The researchers note two practical reasons for the differences they saw. One is infrastructure, which is the single largest source of carbon emissions at small sites. These include things like buildings, raised beds, and compost handling. The best sites the researchers saw did a lot of upcycling of things like construction waste into structures like the surrounds for raised beds.

Infrastructure in urban sites is also a challenge because of the often intense pressure on land, which can mean gardens have to relocate. This can shorten the lifetime of infrastructure and increase its environmental impact.

Another major factor was the use of urban waste streams for the consumables involved with farming. Composting from urban waste essentially eliminated fertilizer use (it was only 5 percent of the rate of conventional farming). Here, practices matter a great deal, as some composting techniques allow the material to become oxygen-free, which results in the anaerobic production of methane. Rainwater use also made a difference; in one case, the carbon impact of water treatment and distribution accounted for over two-thirds of an urban farm’s emissions.

These suggest that careful planning could make urban farms effective at avoiding some of the carbon emissions of conventional agriculture. This would involve figuring out best practices for infrastructure and consumables, as well as targeting crops that can have high carbon emissions when grown on conventional farms.

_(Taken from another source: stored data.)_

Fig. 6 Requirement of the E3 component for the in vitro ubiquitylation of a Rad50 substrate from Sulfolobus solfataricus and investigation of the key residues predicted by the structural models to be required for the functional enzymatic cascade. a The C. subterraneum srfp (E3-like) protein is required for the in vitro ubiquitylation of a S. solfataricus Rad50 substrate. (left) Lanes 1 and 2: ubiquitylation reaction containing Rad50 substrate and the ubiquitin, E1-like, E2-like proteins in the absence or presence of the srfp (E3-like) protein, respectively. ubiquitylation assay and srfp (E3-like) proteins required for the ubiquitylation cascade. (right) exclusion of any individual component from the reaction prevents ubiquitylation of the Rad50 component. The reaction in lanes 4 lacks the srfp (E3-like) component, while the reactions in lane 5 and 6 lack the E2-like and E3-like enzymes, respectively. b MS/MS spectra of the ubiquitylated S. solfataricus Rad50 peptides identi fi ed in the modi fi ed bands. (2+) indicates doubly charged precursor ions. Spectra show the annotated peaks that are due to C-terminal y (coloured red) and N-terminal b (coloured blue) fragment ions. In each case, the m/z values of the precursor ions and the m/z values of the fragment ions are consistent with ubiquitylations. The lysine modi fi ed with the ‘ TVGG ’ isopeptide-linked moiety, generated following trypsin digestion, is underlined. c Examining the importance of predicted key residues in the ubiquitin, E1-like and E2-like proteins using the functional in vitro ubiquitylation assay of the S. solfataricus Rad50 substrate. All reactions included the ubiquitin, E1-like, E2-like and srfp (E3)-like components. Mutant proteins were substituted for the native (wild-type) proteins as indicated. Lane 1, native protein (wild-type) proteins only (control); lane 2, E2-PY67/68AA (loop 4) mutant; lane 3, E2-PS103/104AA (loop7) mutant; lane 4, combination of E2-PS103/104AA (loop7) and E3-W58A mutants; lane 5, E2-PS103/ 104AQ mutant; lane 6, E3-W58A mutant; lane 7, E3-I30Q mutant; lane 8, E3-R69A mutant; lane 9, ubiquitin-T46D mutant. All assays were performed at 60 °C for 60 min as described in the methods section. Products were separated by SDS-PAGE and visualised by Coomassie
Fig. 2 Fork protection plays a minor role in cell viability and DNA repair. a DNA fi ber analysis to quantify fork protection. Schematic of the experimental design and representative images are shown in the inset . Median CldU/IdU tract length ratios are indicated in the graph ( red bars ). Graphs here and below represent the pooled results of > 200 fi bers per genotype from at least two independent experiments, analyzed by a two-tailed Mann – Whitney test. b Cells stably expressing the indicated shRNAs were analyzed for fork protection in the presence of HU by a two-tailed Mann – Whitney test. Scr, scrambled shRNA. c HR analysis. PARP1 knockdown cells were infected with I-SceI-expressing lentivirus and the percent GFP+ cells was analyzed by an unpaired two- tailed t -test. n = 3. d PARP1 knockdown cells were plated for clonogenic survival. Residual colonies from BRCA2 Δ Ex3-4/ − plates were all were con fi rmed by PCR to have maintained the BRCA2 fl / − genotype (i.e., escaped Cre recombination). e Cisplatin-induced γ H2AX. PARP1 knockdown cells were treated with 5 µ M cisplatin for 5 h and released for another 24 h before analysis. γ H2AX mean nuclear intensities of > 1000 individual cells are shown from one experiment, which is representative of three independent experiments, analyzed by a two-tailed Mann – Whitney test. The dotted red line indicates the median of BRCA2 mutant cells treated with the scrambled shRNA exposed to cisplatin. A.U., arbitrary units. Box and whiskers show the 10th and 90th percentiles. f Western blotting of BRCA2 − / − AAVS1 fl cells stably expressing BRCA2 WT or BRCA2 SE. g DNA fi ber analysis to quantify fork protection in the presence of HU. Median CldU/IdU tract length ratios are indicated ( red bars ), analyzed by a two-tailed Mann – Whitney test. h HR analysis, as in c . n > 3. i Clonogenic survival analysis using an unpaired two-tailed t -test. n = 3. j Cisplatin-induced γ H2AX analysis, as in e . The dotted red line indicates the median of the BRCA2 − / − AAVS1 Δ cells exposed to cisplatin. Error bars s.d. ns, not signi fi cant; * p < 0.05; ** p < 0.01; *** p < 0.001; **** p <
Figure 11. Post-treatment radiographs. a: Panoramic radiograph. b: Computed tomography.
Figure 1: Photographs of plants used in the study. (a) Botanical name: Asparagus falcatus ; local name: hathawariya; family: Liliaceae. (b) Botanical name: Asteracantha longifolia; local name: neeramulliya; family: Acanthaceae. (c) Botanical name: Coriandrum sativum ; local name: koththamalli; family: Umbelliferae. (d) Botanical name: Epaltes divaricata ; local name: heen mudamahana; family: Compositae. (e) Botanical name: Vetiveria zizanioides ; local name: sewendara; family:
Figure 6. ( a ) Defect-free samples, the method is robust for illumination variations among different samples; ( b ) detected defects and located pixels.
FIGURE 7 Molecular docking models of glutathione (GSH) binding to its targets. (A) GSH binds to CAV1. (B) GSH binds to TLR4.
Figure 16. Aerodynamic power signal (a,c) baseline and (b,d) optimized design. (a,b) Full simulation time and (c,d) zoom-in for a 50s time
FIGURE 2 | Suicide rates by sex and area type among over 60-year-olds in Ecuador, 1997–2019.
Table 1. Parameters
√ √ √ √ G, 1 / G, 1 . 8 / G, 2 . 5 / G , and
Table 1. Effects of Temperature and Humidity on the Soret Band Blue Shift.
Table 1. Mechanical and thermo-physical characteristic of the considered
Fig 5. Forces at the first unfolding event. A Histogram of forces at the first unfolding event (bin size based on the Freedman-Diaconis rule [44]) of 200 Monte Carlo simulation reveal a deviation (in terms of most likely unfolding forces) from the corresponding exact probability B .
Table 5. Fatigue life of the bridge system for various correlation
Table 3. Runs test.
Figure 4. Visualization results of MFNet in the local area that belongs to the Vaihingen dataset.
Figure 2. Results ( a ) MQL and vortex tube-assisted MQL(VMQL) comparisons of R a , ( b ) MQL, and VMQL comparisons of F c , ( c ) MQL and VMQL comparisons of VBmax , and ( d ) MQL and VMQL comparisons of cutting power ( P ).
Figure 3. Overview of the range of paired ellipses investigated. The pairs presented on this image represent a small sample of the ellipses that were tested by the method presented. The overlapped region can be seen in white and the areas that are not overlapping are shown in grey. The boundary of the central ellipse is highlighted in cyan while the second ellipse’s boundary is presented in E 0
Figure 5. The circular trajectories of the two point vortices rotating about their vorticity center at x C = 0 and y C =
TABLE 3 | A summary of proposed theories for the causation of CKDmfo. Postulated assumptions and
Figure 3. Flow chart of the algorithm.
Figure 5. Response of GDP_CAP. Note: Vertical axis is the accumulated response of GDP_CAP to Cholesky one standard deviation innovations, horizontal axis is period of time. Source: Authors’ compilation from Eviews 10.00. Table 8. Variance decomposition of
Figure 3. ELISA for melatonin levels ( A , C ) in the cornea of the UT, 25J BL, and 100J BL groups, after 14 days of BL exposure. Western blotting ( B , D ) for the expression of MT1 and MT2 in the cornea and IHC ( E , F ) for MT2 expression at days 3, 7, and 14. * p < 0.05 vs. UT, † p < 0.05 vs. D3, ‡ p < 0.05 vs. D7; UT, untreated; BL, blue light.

But any negatives are softened by a couple of additional considerations. One is that even the worst-performing produce seen in this analysis is far better in terms of carbon emissions than eating meat. The researchers also point out that many of the cooperative gardens provide a lot of social functions—things like after-school programs or informal classes—that can be difficult to put an emissions price on. Maximizing these could definitely boost the societal value of the operations, even if it doesn’t have a clear impact on the environment.

Nature Cities, 2019. DOI: 10.1038/s44284-023-00023-3  (About DOIs).